The early work of Weiser et al. has been extended by several groups, including [6,12]. Both of these groups employed the same assumptions and the same traces used by Weiser. Govil et al. [6] considered a large number of algorithms, while Martin [12] revised Weiser's PAST algorithm to account for the non-ideal properties of batteries and the non-linear relationship between system power and clock frequency. Martin argues that the lower bound on clock frequency should be chosen such that the number of computations per battery lifetime is maximized. While Martin correctly assumed a non-zero energy cost for idling the processor and changing clock speed, neither Govil nor Weiser did.

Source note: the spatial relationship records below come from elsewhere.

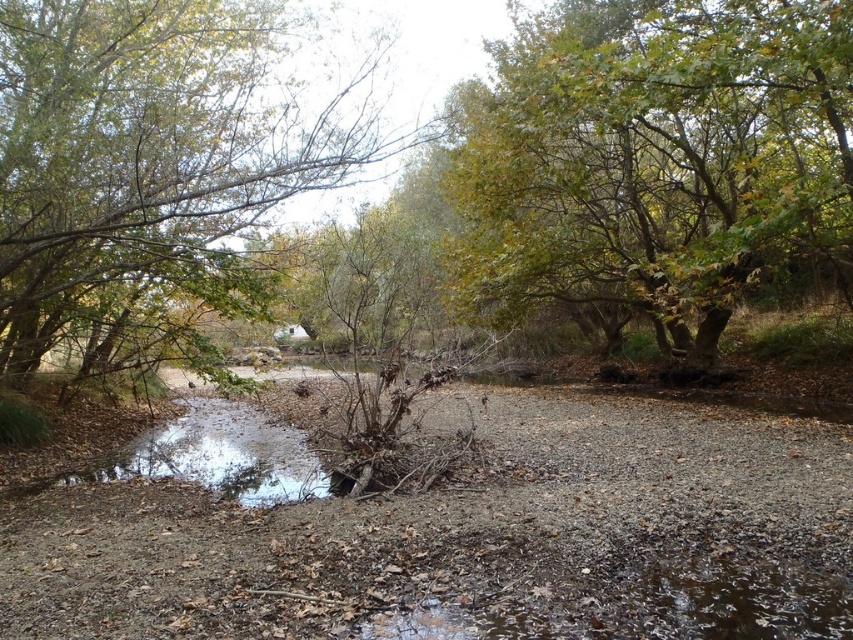
Question: Which point is farther to the camera?

Choices:
 (A) clear water at center
 (B) green leafy tree at upper left

Answer: (B)

Question: Can you confirm if green leafy tree at upper left is positioned to the right of clear water at center?

Choices:
 (A) yes
 (B) no

Answer: (A)

Question: Estimate the real-world distances between objects in this image. Which object is farther from the clear water at center?

Choices:
 (A) green leafy tree at center
 (B) green leafy tree at upper left

Answer: (A)

Question: Can you confirm if green leafy tree at upper left is wider than clear water at center?

Choices:
 (A) no
 (B) yes

Answer: (A)

Question: Is green leafy tree at center smaller than clear water at center?

Choices:
 (A) no
 (B) yes

Answer: (A)

Question: Based on their relative distances, which object is farther from the green leafy tree at center?

Choices:
 (A) clear water at center
 (B) green leafy tree at upper left

Answer: (B)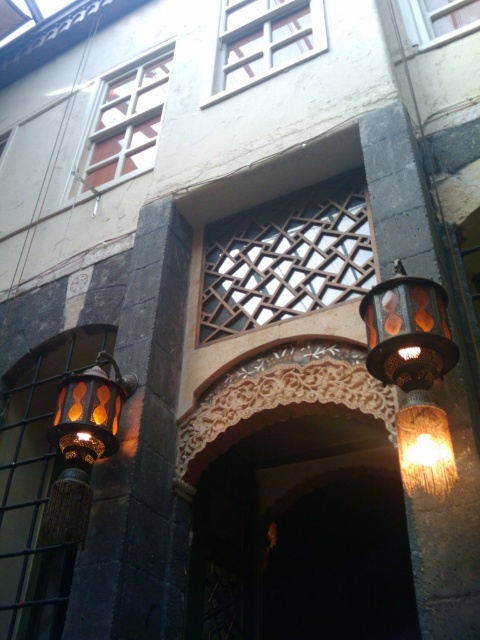
Question: Which of the following is the farthest from the observer?

Choices:
 (A) clear glass window at upper center
 (B) clear glass window at upper right
 (C) matte bronze lantern at left
 (D) wooden lattice at center

Answer: (A)

Question: Is white lattice window at upper left further to the viewer compared to clear glass window at upper center?

Choices:
 (A) no
 (B) yes

Answer: (B)

Question: Is clear glass window at upper center bigger than clear glass window at upper right?

Choices:
 (A) no
 (B) yes

Answer: (B)

Question: Can you confirm if matte bronze lantern at upper right is positioned to the right of matte bronze lantern at left?

Choices:
 (A) no
 (B) yes

Answer: (B)

Question: Which point is closer to the camera?

Choices:
 (A) (324, 618)
 (B) (316, 221)

Answer: (B)

Question: Which object appears closest to the camera in this image?

Choices:
 (A) wooden lattice at center
 (B) matte bronze lantern at upper right
 (C) matte bronze lantern at left
 (D) clear glass window at upper center

Answer: (B)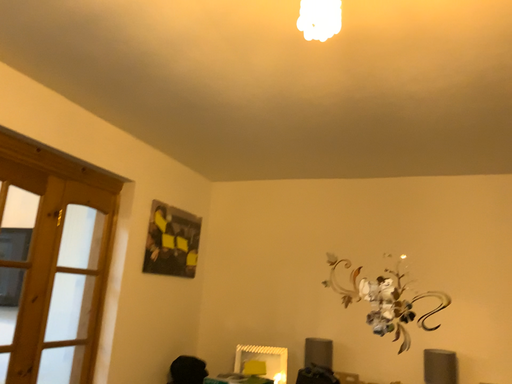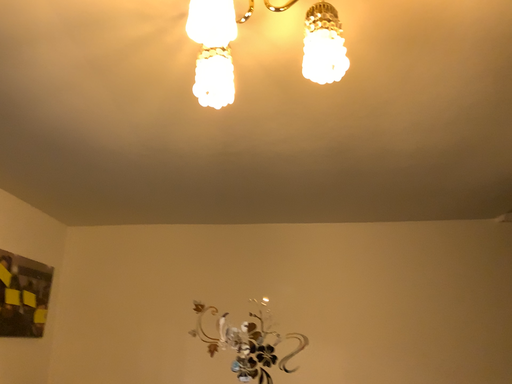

Both our work and that of Pering et al. [5,11] addresses some of the limitations of the above noted earlier work. In particular, we both evaluate implementable algorithms using workloads that are representative of those that might be run on pocket computers. We assess the success of our algorithms under the assumption that our applications have inelastic performance constraints and that the user should see no visible changes induced by the scheduling algorithms. By comparison, Pering et al. assume that frames of an MPEG video, for instance, can be dropped and present results which combine a combination of energy savings vs. frame rates. Our goal was to understand the performance of the different scheduling algorithms without introducing the complexity of comparing multi-dimensional performance metrics such as the percentage of dropped frames vs. power savings.
Pering et al. use intervals of 10-50ms for their scheduling calculations. In comparison to the earlier approaches presented in [7,6,12] in which work was considered overdue if it was not completed within an interval, both Pering et al. and our study consider an event to have occurred on time if delaying its completion did not adversely affect the user. However, a number of important differences exist between our work and Pering et al.. First, Pering et al. model only the power consumed by the microprocessor and the memory, thus ignoring other system components whose power is not reduced by changes in clock frequency. Second, by virtue of our work using an actual implementation, we are able to evaluate longer running applications and more complex applications (e.g., Java). By virtue of their size, our applications exhibit more significant memory behavior, and thus, expose the non-linear relationship between power and clock speed noted by Martin. Lastly, by using an actual system, our scheduling implementations were exposed to periodic behaviors that are captured by traces; for example, the Java implementation uses a 30ms polling loop to check for I/O events. This periodic polling adds additional variation to the clock setting algorithms, inducing the sort of instability we will explain in §5.3.